D17. Managers find the performance management system relevant because only those stakeholders' interests that are important to the organization's success are incorporated.
Exhibit 4: Overview of the important behavioral factors
The results of the pattern matching indicate that there are 18 individual behavioral factors that coincide with the final score for the criteria for regular use. The scores for the use stage coincide completely with the final scores for the criteria for regular use. In other words, it seems there is a relationship between a well-executed use stage and a good final score. The scores for the starting and development stages, on the other hand, coincide partially or not at all with the scores for the criteria for regular use. This tells us that there is no relationship between how well these stages have been executed and the final score. So, even a well executed starting and/or development stage is no guarantee for a good final score, that is, a regularly used performance management system. It is possible to group the 18 important behavioral factors together in categories in such a way that an overview appears of the areas an organization has to pay special attention to increase the chance of implementing a new performance management system that will be regularly used (Exhibit 4).
The research results indicated that special attention should be paid to 18 specific behavioral factors. In addition, the use stage turned out to be the most important to the success of the performance management system. For the starting and development stages, such a clear relationship was not found. This does not mean that, during these stages, an organization should not pay attention to the behavioral factors that are important to these stages. The three stages are executed sequentially, which means that the first two stages must be executed properly before the use stage can be started. The fact that the use stage contributes most to the success of a performance management system may be explained by the fact that this stage is, in contrast to the starting and development stages, a continuous stage. The consequence of this is that the behavioral factors that are important to the use stage have to be monitored continuously to ensure regular use of the performance management system. In contrast, the attention for behavioral factors that are important to the starting and development stages lies in the past and therefore becomes less significant and visible through time.

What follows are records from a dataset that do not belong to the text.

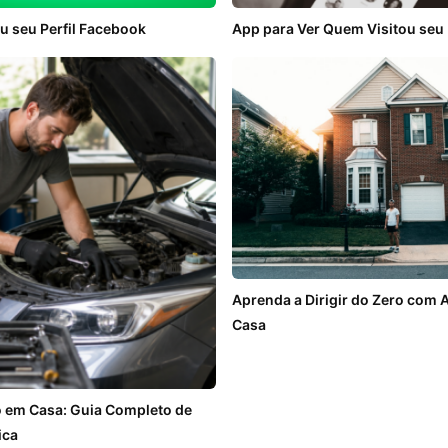
u seu Perfil Facebook
App para Ver Quem Visitou seu 
Aprenda a Dirigir do Zero com 
Casa
o em Casa: Guia Completo de
ica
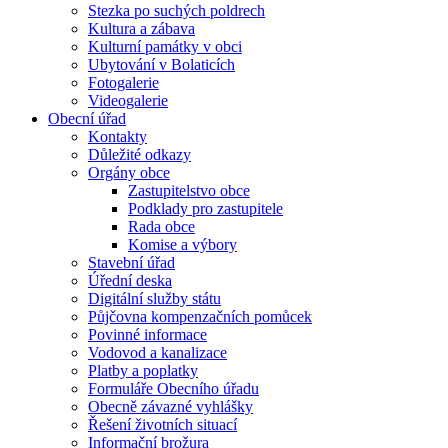
Stezka po suchých poldrech
Kultura a zábava
Kulturní památky v obci
Ubytování v Bolaticích
Fotogalerie
Videogalerie
Obecní úřad
Kontakty
Důležité odkazy
Orgány obce
Zastupitelstvo obce
Podklady pro zastupitele
Rada obce
Komise a výbory
Stavební úřad
Úřední deska
Digitální služby státu
Půjčovna kompenzačních pomůcek
Povinné informace
Vodovod a kanalizace
Platby a poplatky
Formuláře Obecního úřadu
Obecně závazné vyhlášky
Řešení životních situací
Informační brožura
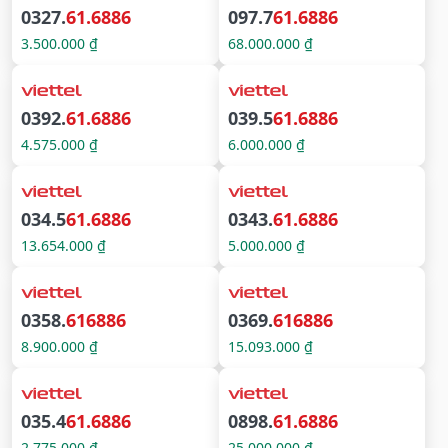
0327.
61.6886
097.7
61.6886
3.500.000 ₫
68.000.000 ₫
0392.
61.6886
039.5
61.6886
4.575.000 ₫
6.000.000 ₫
034.5
61.6886
0343.
61.6886
13.654.000 ₫
5.000.000 ₫
0358.
616886
0369.
616886
8.900.000 ₫
15.093.000 ₫
035.4
61.6886
0898.
61.6886
2.775.000 ₫
25.000.000 ₫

The aim of the research was to identify behavioral factors that are important to the successful implementation and regular use of a performance management system. Initially, the research concentrated on identifying behavioral factors that the literature indicated as being of influence on successful performance management system use. To keep the scope of the research manageable, a selection was made of the behavioral factors that were mentioned in the literature. Consequently, potentially influential factors may thus have been left out of the study. Therefor, a worthwhile avenue of further study is to look at additional behavioral factors. Further research is also needed into other factors, such as environmental or organizational factors. This research may yield more factors that are of great importance to successful implementation and use of a performance management system. The research results show that the use stage is the most important to the success of the performance management system. This means that further study should concentrate on this stage in order to discover (further) reasons why organizations do not use a newly implemented performance management system. Research is also needed into a "maintenance" system that makes sure that organizations, and its managers, continue to pay attention to the behavioral factors after the performance management system is put into use in order to make sure that the performance management system remains a success. As the case study organizations examined did not yet dispose of a reward system that was linked to the performance management system, further study should pay special attention to the role of the reward system in the maintenance system.